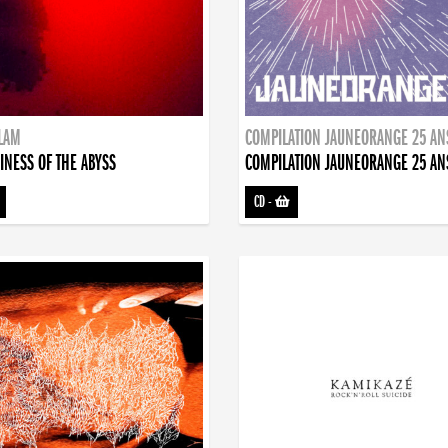
DLAM
COMPILATION JAUNEORANGE 25 AN
INESS OF THE ABYSS
COMPILATION JAUNEORANGE 25 AN
CD
-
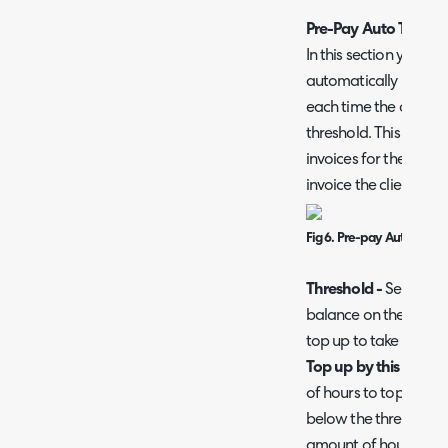
Pre-Pay Auto Top Up
In this section you ca
automatically be top
each time the curren
threshold. This can a
invoices for the top-
invoice the client for 
Fig 6. Pre-pay Auto Top U
Threshold -
Set the a
balance on the contra
top up to take place.
Top up by this amoun
of hours to top up th
below the threshold. Th
amount of hours in lin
__________
Copy the lines from the one with "Pre-Pay Auto Top Up" through the end of the records, keeping them character for character.

Pre-Pay Auto Top Up
In this section you ca
automatically be top
each time the curren
threshold. This can a
invoices for the top-
invoice the client for 
Fig 6. Pre-pay Auto Top U
Threshold -
Set the a
balance on the contra
top up to take place.
Top up by this amoun
of hours to top up th
below the threshold. Th
amount of hours in lin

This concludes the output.